La deuxième proposition de compromis, elle aussi rejetée, visait à introduire dans la directive sur la fiscalité de l’épargne une date «inconditionnelle» marquant la fin de la période transitoire pour Luxembourg et Vienne: le 1er janvier 2014. Parallèlement, il prévoyait que la Commission «explorerait» avec Berne, Vaduz, Andorre, Saint-Marin et Monaco la possibilité d’abolir le secret bancaire.
«Une de ces options ou leur combinaison pourrait-elle représenter le point de départ de nouveaux travaux ?», se demande la présidence hongroise, qui insiste sur sa volonté de porter «un regard nouveau» sur le sujet, mais ne fournit elle-même aucune réponse aux questions qu’elle pose.
3e paquet. La fiscalité de l’épargne constitue un des éléments du «3e paquet» d’accords bilatéraux que le gouvernement suisse souhaite désormais conclure avec l’UE.
Le 8 février à Bruxelles. La présidente de la Confédération, Micheline Calmy-Rey, exposera la nouvelle stratégie de Berne le 8 février à Bruxelles, où elle rencontrera le président de la Commission européenne, José Manuel Durão Barroso, et celui du Conseil européen, Herman Van Rompuy.
Bilatéralisme. Micheline Calmy-Rey ambitionne avant tout de s’entretenir avec eux de l’avenir institutionnel du bilatéralisme. Le 14 décembre 2010, l’Union européenne a décrété que le système actuel des accords sectoriels a «manifestement atteint ses limites».
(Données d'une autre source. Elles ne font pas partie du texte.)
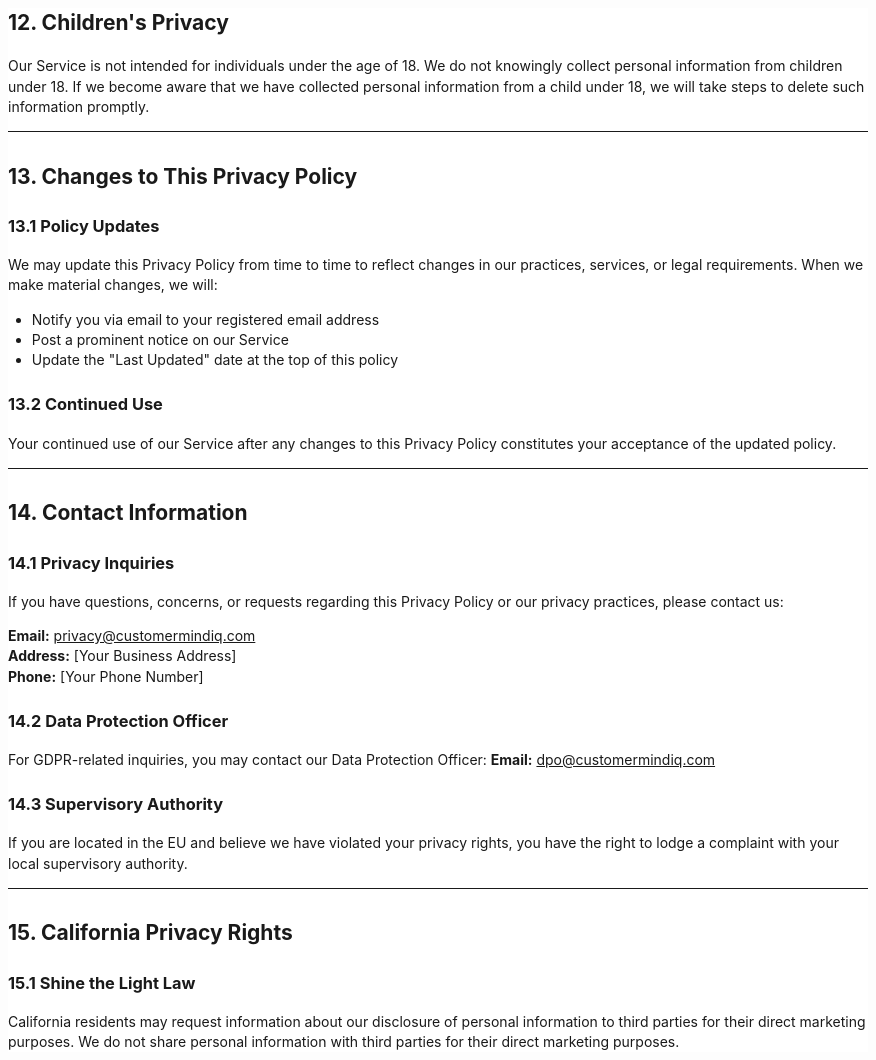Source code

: 
## 12. Children's Privacy

Our Service is not intended for individuals under the age of 18. We do not knowingly collect personal information from children under 18. If we become aware that we have collected personal information from a child under 18, we will take steps to delete such information promptly.

---

## 13. Changes to This Privacy Policy

### 13.1 Policy Updates
We may update this Privacy Policy from time to time to reflect changes in our practices, services, or legal requirements. When we make material changes, we will:
- Notify you via email to your registered email address
- Post a prominent notice on our Service
- Update the "Last Updated" date at the top of this policy

### 13.2 Continued Use
Your continued use of our Service after any changes to this Privacy Policy constitutes your acceptance of the updated policy.

---

## 14. Contact Information

### 14.1 Privacy Inquiries
If you have questions, concerns, or requests regarding this Privacy Policy or our privacy practices, please contact us:

**Email:** privacy@customermindiq.com  
**Address:** [Your Business Address]  
**Phone:** [Your Phone Number]

### 14.2 Data Protection Officer
For GDPR-related inquiries, you may contact our Data Protection Officer:
**Email:** dpo@customermindiq.com

### 14.3 Supervisory Authority
If you are located in the EU and believe we have violated your privacy rights, you have the right to lodge a complaint with your local supervisory authority.

---

## 15. California Privacy Rights

### 15.1 Shine the Light Law
California residents may request information about our disclosure of personal information to third parties for their direct marketing purposes. We do not share personal information with third parties for their direct marketing purposes.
Rappel européen. La volonté de Berne de traiter cette question dans le cadre d’un paquet donnera toutefois l’occasion aux Européens de rappeler leurs exigences dans un autre dossier très sensible, celui de la fiscalité des entreprises. Ils réclament notamment la suppression de certains régimes cantonaux et veulent convaincre Berne d’appliquer leur «code de conduite» prévoyant le démantèlement de mesures jugées dommageables pour la concurrence.